Image Via Bloomberg.com
Recently I mentioned I was “Still Swallowing” the NYC’s rules and Big Gulp ban. However, reading more studies on the current health of our Nation - I’m sure this will come as a real shocker to you - we are in a rather poor state, no pun intended. Our culture’s obesity epidemic is about as apparent as our fiscal deficit. I have to say Mayor Bloomberg made a wise choice, because the facts of our Nations health are a little hard to swallow. Though other states will likely follow suit with NYC’s new laws, America may need to look beyond our bright-eyed, red, white and blue ways to bring real change the health of this culture.

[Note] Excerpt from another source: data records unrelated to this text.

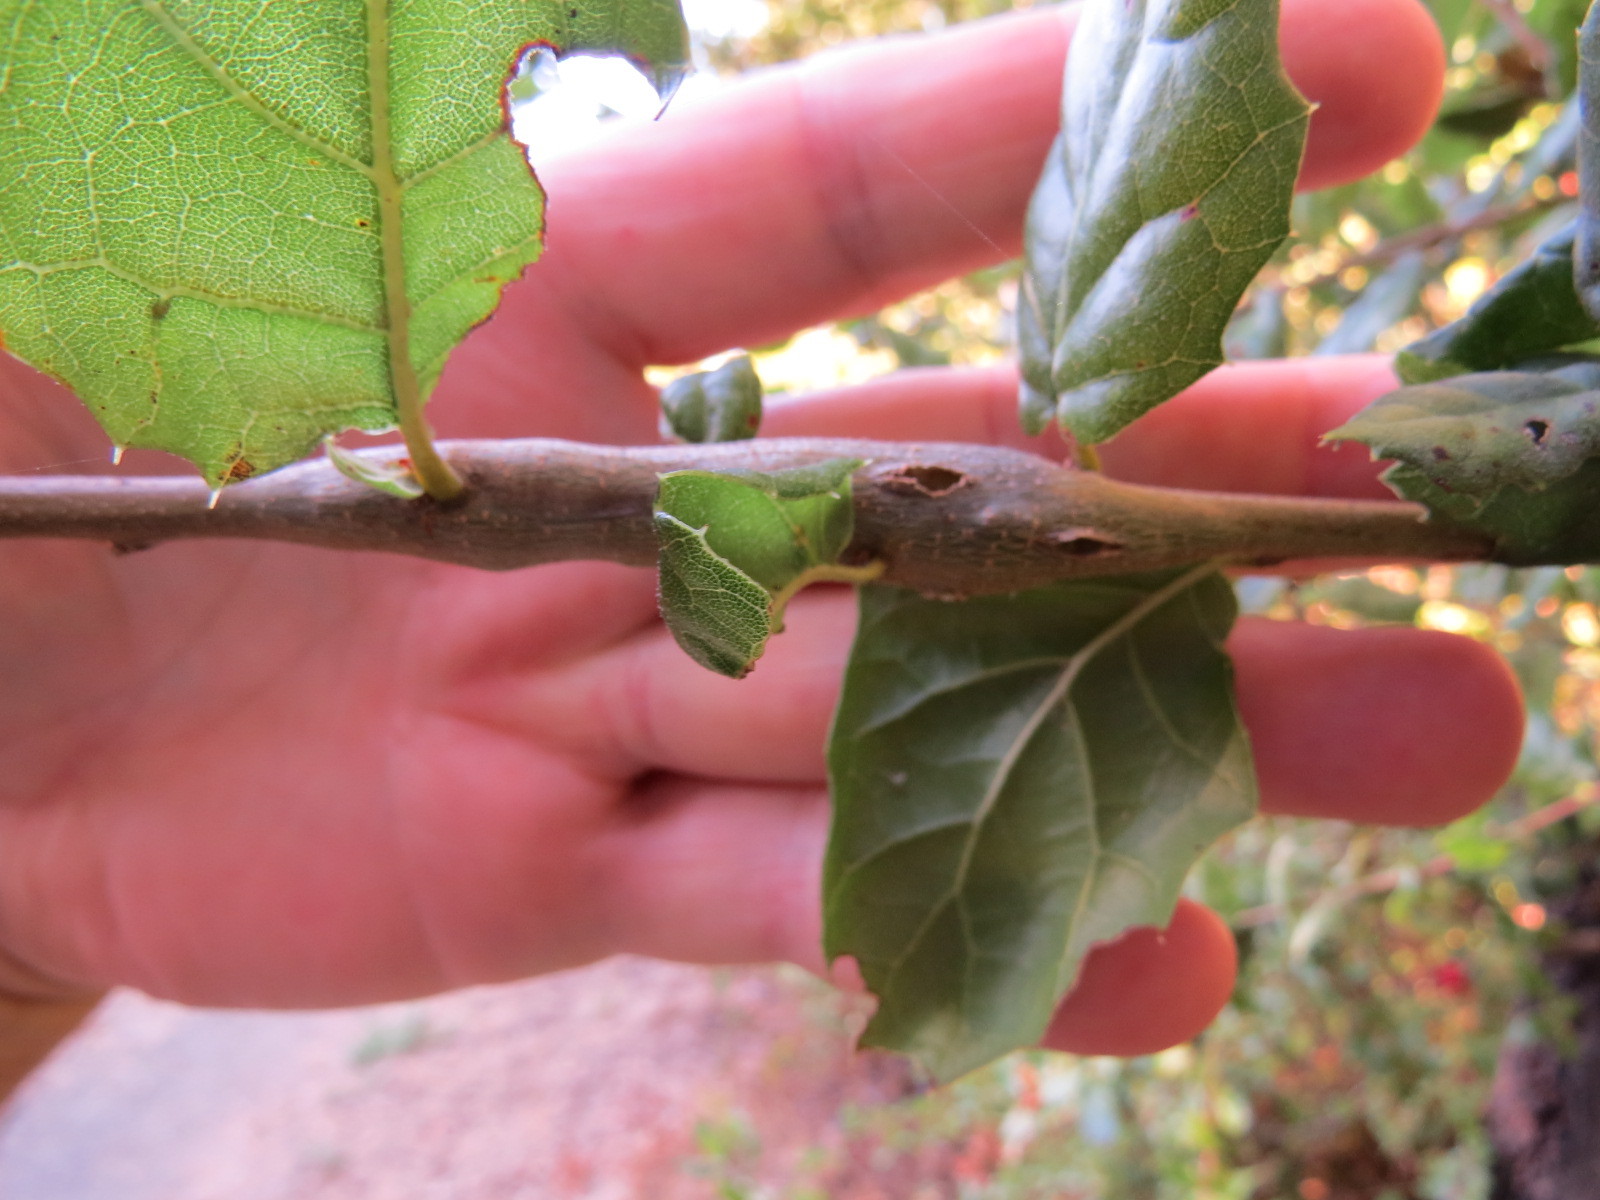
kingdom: Animalia
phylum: Arthropoda
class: Insecta
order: Hymenoptera
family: Cynipidae
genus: Callirhytis
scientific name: Callirhytis
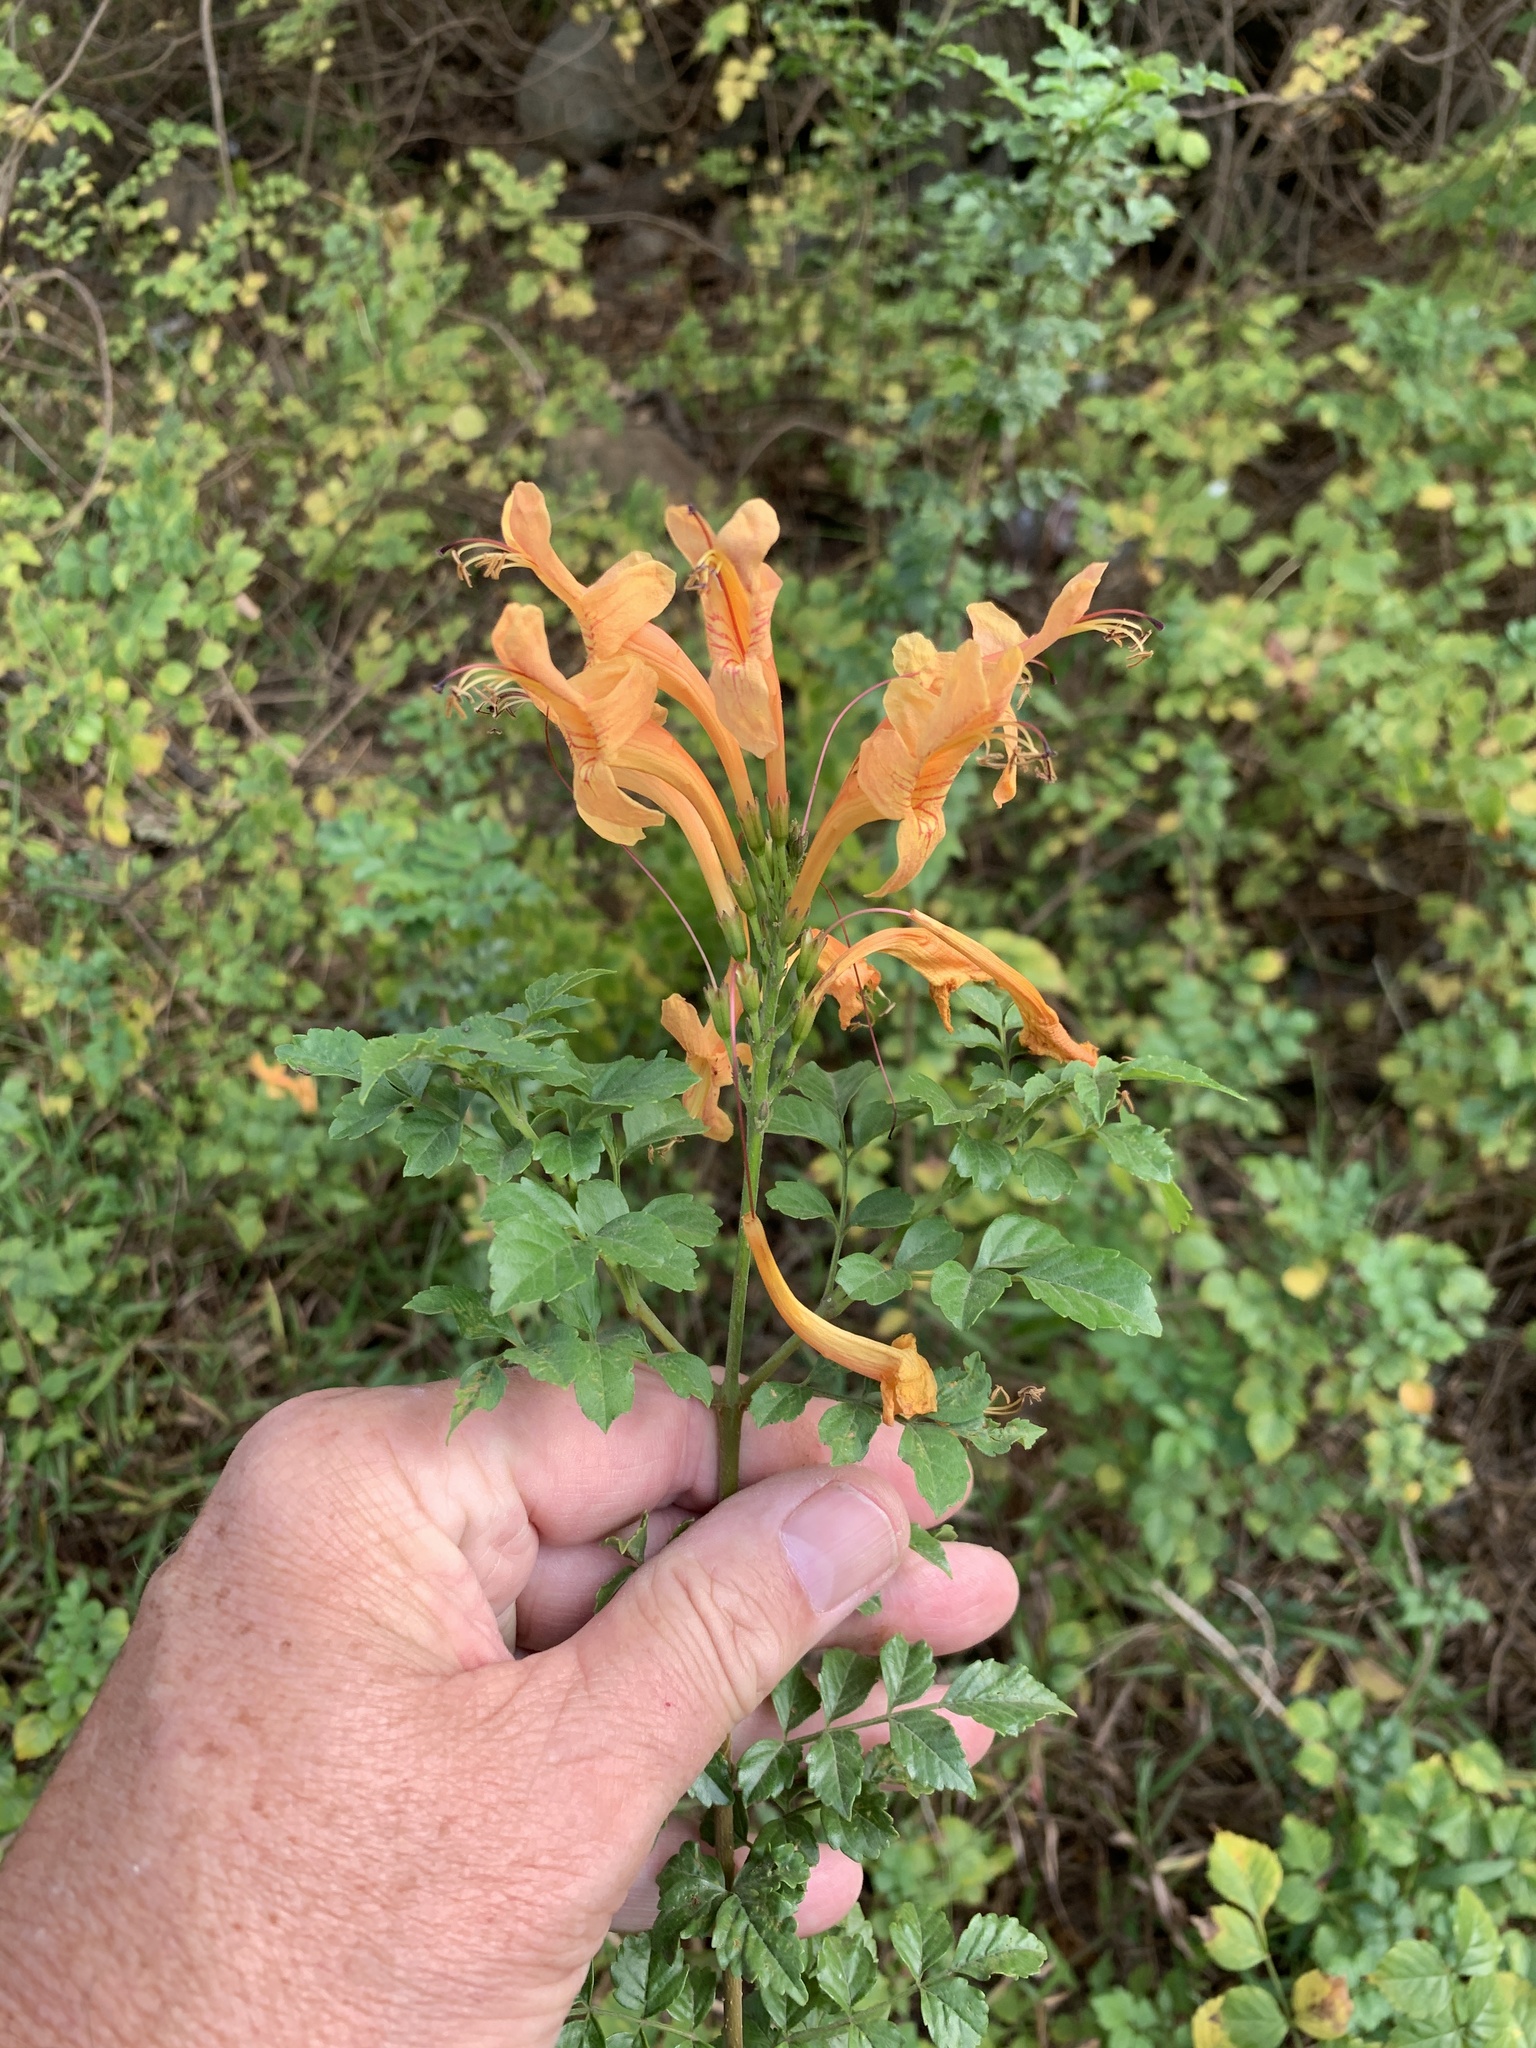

Recently CNN posted a blog “We’re Still Too Fat To Fight.” Most of us probably didn’t even consider that we already were “too fat to fight.” But it turns out Americans ages 17-24, nearly 26 million young people, are too fat to fight. While CNN reports that average children are consuming “130 empty calories a day from candies, cookies and chips” ( though I can just about guarentee it’s a few more “empty calories” than that) you could say we are currently a bit of a mess - but I’m not trying to blame anyone in particular (hence I have no political slant here.) We can’t ignore the obvious facts, that may at times seem so religiously rehearsed in the news that we’ve become mute to it, that we are deeply in debt to the future of America’s health. I don’t mean to sound so extreme but how does it feel to know that 27% of young potential recruits are clinically obese. As CNN so lightly states, our high rate of obesity isn’t only a health crisis, but a crisis of national security as well.
Rates of obesity are escalating so quickly that it’s predicted by 2020 more than 40% of the US will be obese. That’s nearly half of America. Already 60% of Americans are both overweight and obese. And what are we doing to try to change that? Plenty. Maybe too much. We are spending 160 billion dollars a year on obesity in America. Could there be any correlation to why we’re in debt? Of course we continue to dig for answers, trying new diet after diet or somehow finding ways to remain content unhealthy - also adding to costs, extra food, transportation, health care, medications… the list goes on.
It seems in America we take pride in conquering all our own issues, on fixing all our problems, expect of course, where our debt is concerned. (Money is always the exception to the rule it seems.) Could it be we don’t have the answer for this one? It may be time to begin looking to other countries for potential answers, guidance or even coaching, if you will, for possible resolutions to this increasing issue. Or our issues, rather.
I say “our” because as a United Nation we’ve catered to our lazy habits, our toxic preferences and our culture of convenience - which in turn may be creating a culture of incompetence. Excuse me for sounding harsh, but the present facts and inevitable future isn’t really a warm and fuzzy comfort to behold. America is still a baby and as we are surrounded by countries who have a much better grasp on this thing called “personal well-being”, it may be to our best interest to kill a little American pride and try to emulate several neighboring countries who have a much better handle on their health. Because whatever we’re doing now doesn’t seem to be working.